Wednesday, September 13, 2006

'Urbanites of Surveillance'

[Image: The Panoptic C-Thru 3D Video Surveillance System (via Gizmag)]

In all of his meanderings, Polo – now a Second Life migrant – came upon the abrupt outskirts of a naked and unrendered metropolis; a see-through city completely devoid of texture, where an androgynous biopolitical skeleton of moving parts [laborers, machines, vehicles] connected this totalitarian network of unshaded polygons in the vast atmospheric maw of game world plainness. The city’s infrastructure – now reduced to a heap of unexceptional models – was further subordinated by its own apparent invisibility, so that everything piped through it like monitored bits of proletarian automata seen laboring through the arterial view of some ambiguously dimensional vascular urban core.
Walls were obsolete. Instead, these urbanites pretended to obey mere placeholder representations of them, or, at least basic linear insinuations of their shapes; a deceptively intuitive society completely abiding by an invisible architectural corpus of authority.

[Image: Transparent New York, by Brian McGrath.]

This virtual metrosphere itself was a three-dimensional atlas of implicit borderzones and ideal spacio-surveillance proximities; an unsuspecting geometric landscape of intersecting planes, prefigured barrier relationships, controlled migration egress, and topographic cross sections of panoptic verticality.

[Image: The Transparent Room, a project by Michael Pinksy.]

Every nook and cranny, invisible corner, hidden cleft, sunken or elevated cubicle, every angle and non-angle of accountable urban space (corresponding exactly to an adjacent real world city somewhere on the globe), had become irrelevant, now that entire buildings were rendered transparent by a new security environment management system – better known as C-Thru – which was “effectively a complex form of Augmented Reality fusing real-world video imagery with volumetric models in a real-time 3D display.” With these scaled simulations, observers were enabled to comprehend multiple simultaneous streams of temporal data and imagery, in essence, watching entire cities with a single set of eyes.
Perhaps, the “Functioning Core” (theoretically) will one day be converted in to a meticulous 3D environment using this combination of imagery supplied by millions of “low-cost 360º cameras and dynamic background subtraction”, which, for all intents and purposes as the developers once explained, makes the walls of the world's buildings and vehicles translucent, “offering at-a-glance situational awareness of security-relevant people, objects and vehicles in motion.”

[Image: The Panoptic C-Thru 3D Video Surveillance System (via Gizmag)]

Imagine, whole cities digitized and exported into Second Life as perfect x-rays of themselves, gamers made optimal security agents for the global war on terror, the entire built world redevised online with its peopled guts exposed for all to see, all of us the urbanites of surveillance trapped in generated avatars of ourselves.
There, Polo found a future world designed to expose and admire itself, a city revealed only by its own omniscient view of itself.
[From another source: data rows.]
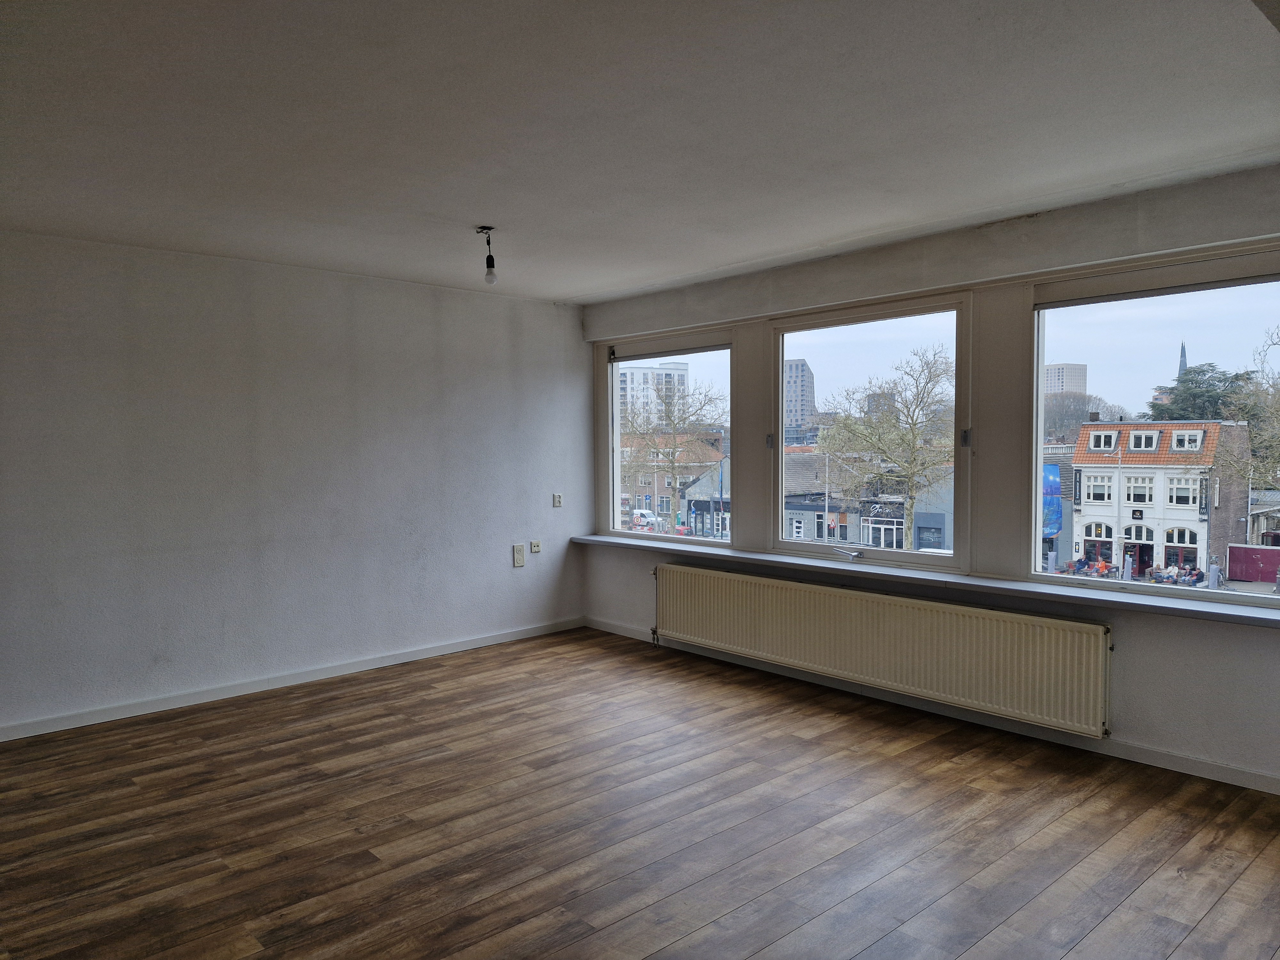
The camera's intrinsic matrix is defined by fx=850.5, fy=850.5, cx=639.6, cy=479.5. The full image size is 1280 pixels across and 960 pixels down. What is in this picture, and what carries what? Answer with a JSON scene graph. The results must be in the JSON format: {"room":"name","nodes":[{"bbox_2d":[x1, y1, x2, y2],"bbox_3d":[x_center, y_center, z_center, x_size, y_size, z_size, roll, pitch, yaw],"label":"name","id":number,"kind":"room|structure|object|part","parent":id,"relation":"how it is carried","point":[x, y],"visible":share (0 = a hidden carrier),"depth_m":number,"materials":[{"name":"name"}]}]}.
{"room":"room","nodes":[
{"label":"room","id":0,"kind":"room"},
{"bbox_2d":[0,230,591,737],"bbox_3d":[-2.344,-0.010,4.924,5.450,2.516,0.194,-3,3,-43],"label":"left wall","id":1,"kind":"structure","parent":0,"point":[428,308],"depth_m":4.91,"materials":[{"name":"paint"}]},
{"bbox_2d":[0,616,586,741],"bbox_3d":[-2.254,1.194,4.932,5.035,0.080,0.015,-3,3,-43],"label":"baseboard","id":2,"kind":"structure","parent":1,"relation":"attached to","point":[444,652],"depth_m":4.94,"materials":[{"name":"white paint"}]},
{"bbox_2d":[512,543,525,566],"bbox_3d":[-0.876,0.542,6.153,0.083,0.161,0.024,-3,3,-43],"label":"wall socket","id":3,"kind":"object","parent":1,"relation":"attached to","point":[520,560],"visible":0.99,"depth_m":6.14,"materials":[{"name":"white plastic"}]},
{"bbox_2d":[529,539,541,553],"bbox_3d":[-0.772,0.494,6.278,0.076,0.097,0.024,-3,3,-43],"label":"wall socket","id":4,"kind":"object","parent":1,"relation":"attached to","point":[533,549],"visible":0.99,"depth_m":6.27,"materials":[{"name":"white plastic"}]},
{"bbox_2d":[552,492,563,507],"bbox_3d":[-0.629,0.153,6.495,0.072,0.107,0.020,-3,3,-43],"label":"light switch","id":5,"kind":"object","parent":1,"relation":"attached to","point":[557,504],"visible":0.99,"depth_m":6.49,"materials":[{"name":"white plastic"}]},
{"bbox_2d":[0,625,1279,959],"bbox_3d":[-0.324,1.381,2.620,5.740,0.121,6.067,-3,3,-43],"label":"floor","id":6,"kind":"structure","parent":0,"point":[804,740],"depth_m":3.15,"materials":[{"name":"brown wood"}]},
{"bbox_2d":[0,0,1279,301],"bbox_3d":[-0.390,-1.252,2.719,5.393,0.133,5.842,-3,3,-43],"label":"ceiling","id":7,"kind":"structure","parent":0,"point":[565,294],"depth_m":2.83,"materials":[{"name":"white paint"}]},
{"bbox_2d":[477,225,497,284],"bbox_3d":[-0.775,-1.144,4.353,0.098,0.287,0.104,-3,3,-43],"label":"light bulb","id":8,"kind":"object","parent":7,"relation":"hanging from","point":[488,264],"visible":0.99,"depth_m":4.34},
{"bbox_2d":[582,165,1279,789],"bbox_3d":[1.599,-0.026,4.580,0.225,2.544,5.945,-3,3,-43],"label":"window wall","id":9,"kind":"structure","parent":0,"point":[1151,654],"depth_m":4.10,"materials":[{"name":"paint"}]},
{"bbox_2d":[604,327,737,546],"bbox_3d":[0.206,-0.262,5.952,0.129,1.478,1.368,-3,3,-43],"label":"left window","id":10,"kind":"structure","parent":9,"relation":"in","point":[616,463],"depth_m":6.04,"materials":[{"name":"clear glass"}]},
{"bbox_2d":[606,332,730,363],"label":"roller blind","id":11,"kind":"object","parent":10,"relation":"attached to","point":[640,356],"visible":0.97,"depth_m":6.15,"materials":[{"name":"grey"}]},
{"bbox_2d":[775,291,972,568],"bbox_3d":[1.265,-0.238,4.782,0.136,1.454,1.257,-3,3,-43],"label":"middle window","id":12,"kind":"structure","parent":9,"relation":"in","point":[783,544],"depth_m":4.75,"materials":[{"name":"clear glass"}]},
{"bbox_3d":[1.175,0.420,4.939,0.137,0.054,0.229,-3,3,-43],"label":"crank handle","id":13,"kind":"part","parent":12,"relation":"part of","materials":[{"name":"silver metal"}]},
{"bbox_3d":[1.546,-0.195,4.054,0.037,0.088,0.036,-3,3,-43],"label":"latch","id":14,"kind":"part","parent":12,"relation":"part of","materials":[{"name":"metal"}]},
{"bbox_2d":[652,562,1113,738],"bbox_3d":[1.094,0.903,4.901,0.095,0.546,3.122,-3,3,-43],"label":"radiator","id":15,"kind":"object","parent":9,"relation":"attached to","point":[692,571],"visible":0.99,"depth_m":4.49,"materials":[{"name":"beige metal"}]},
{"bbox_2d":[573,533,1279,626],"bbox_3d":[1.292,0.524,4.966,0.301,0.050,5.119,-3,3,-43],"label":"window sill","id":16,"kind":"structure","parent":9,"relation":"attached to","point":[600,539],"depth_m":4.34,"materials":[{"name":"stone"}]},
{"bbox_2d":[579,617,1279,794],"bbox_3d":[1.437,1.183,4.539,0.016,0.081,5.489,-3,3,-43],"label":"baseboard","id":17,"kind":"structure","parent":9,"relation":"attached to","point":[1215,770],"depth_m":4.14,"materials":[{"name":"white paint"}]},
{"bbox_2d":[1031,249,1279,606],"bbox_3d":[2.357,-0.197,3.619,0.117,1.448,1.357,-3,3,-43],"label":"right window","id":18,"kind":"structure","parent":9,"relation":"in","point":[1040,367],"depth_m":3.84,"materials":[{"name":"clear glass"}]},
{"bbox_2d":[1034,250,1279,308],"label":"roller blind","id":19,"kind":"object","parent":18,"relation":"attached to","point":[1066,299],"visible":0.97,"depth_m":3.72,"materials":[{"name":"grey"}]},
{"bbox_2d":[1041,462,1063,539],"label":"banner","id":20,"kind":"object","parent":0,"point":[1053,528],"visible":0.39,"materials":[{"name":"blue fabric"}]},
{"label":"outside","id":21,"kind":"structure","parent":0,"visible":0},
{"bbox_2d":[617,360,689,426],"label":"white building","id":22,"kind":"structure","parent":21,"point":[663,375],"materials":[{"name":"white concrete"}]},
{"bbox_2d":[621,432,728,528],"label":"brick building","id":23,"kind":"structure","parent":21,"point":[640,482],"materials":[{"name":"brick"}]},
{"bbox_2d":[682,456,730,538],"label":"building","id":24,"kind":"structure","parent":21,"point":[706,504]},
{"bbox_2d":[782,358,816,439],"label":"tower building","id":25,"kind":"structure","parent":21,"point":[796,372],"materials":[{"name":"brick"}]},
{"bbox_2d":[783,449,952,549],"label":"shop building","id":26,"kind":"structure","parent":21,"point":[899,517],"materials":[{"name":"brick"}]},
{"bbox_2d":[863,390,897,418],"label":"building","id":27,"kind":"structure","parent":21,"point":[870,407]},
{"bbox_2d":[1043,362,1087,395],"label":"tower building","id":28,"kind":"structure","parent":21,"point":[1079,369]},
{"bbox_2d":[1068,417,1252,578],"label":"building","id":29,"kind":"structure","parent":21,"point":[1193,517],"materials":[{"name":"brick"}]},
{"bbox_2d":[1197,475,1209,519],"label":"banner","id":30,"kind":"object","parent":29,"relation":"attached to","point":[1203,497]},
{"label":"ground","id":31,"kind":"structure","parent":21,"visible":0},
{"bbox_2d":[630,508,663,530],"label":"white van","id":32,"kind":"object","parent":31,"relation":"on","point":[650,517],"visible":0.58,"materials":[{"name":"white metal"}]},
{"bbox_2d":[621,378,727,527],"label":"bare tree","id":33,"kind":"object","parent":31,"relation":"on","point":[700,410],"visible":0.94,"materials":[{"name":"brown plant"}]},
{"bbox_2d":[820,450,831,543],"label":"street lamp","id":34,"kind":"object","parent":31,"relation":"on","point":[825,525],"visible":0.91,"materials":[{"name":"grey metal"}]},
{"bbox_2d":[812,344,955,547],"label":"bare tree","id":35,"kind":"object","parent":31,"relation":"on","point":[907,407],"visible":0.9,"materials":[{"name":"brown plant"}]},
{"bbox_2d":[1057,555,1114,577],"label":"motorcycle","id":36,"kind":"object","parent":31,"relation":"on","point":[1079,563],"visible":0.64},
{"bbox_2d":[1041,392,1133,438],"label":"tree","id":37,"kind":"object","parent":31,"relation":"on","point":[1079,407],"visible":0.45,"materials":[{"name":"plant"}]},
{"bbox_2d":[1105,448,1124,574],"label":"street lamp","id":38,"kind":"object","parent":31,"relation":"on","point":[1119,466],"visible":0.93,"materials":[{"name":"grey metal"}]},
{"bbox_2d":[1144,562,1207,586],"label":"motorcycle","id":39,"kind":"object","parent":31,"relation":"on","point":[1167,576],"visible":0.61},
{"bbox_2d":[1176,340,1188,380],"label":"church spire","id":40,"kind":"structure","parent":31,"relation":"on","point":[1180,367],"materials":[{"name":"grey stone"}]},
{"bbox_2d":[1145,364,1256,420],"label":"evergreen tree","id":41,"kind":"object","parent":31,"relation":"on","point":[1207,391],"visible":0.34,"materials":[{"name":"green plant"}]},
{"bbox_2d":[1213,324,1279,500],"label":"tree","id":42,"kind":"object","parent":31,"relation":"on","point":[1252,418],"visible":0.92,"materials":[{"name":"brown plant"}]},
{"bbox_2d":[1227,544,1279,582],"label":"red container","id":43,"kind":"object","parent":31,"relation":"on","point":[1273,565],"visible":0.91,"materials":[{"name":"red"}]}
]}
A narcissistic city made completely opaque so that everything could be seen and watched, scrutinized and tracked, matched in its own pale reflection; a city made in the image of a panoptic sublime. It all seemed the dream of a pervasive glance, the glance of a self-haunted city entertaining itself as the all seeing cyclopean narrator of its own techno urban spy novel. This time, Polo had found, quite virtually, an invisible city.


Anonymous Anonymous said...

Combine this with a scalable project management software such as, (scalable to 100,000 workers according to its website to track your workers.I went company provided training in the use of this software for work as part of a design team and sat in a training room under the eyes of 3 surveilance cameras.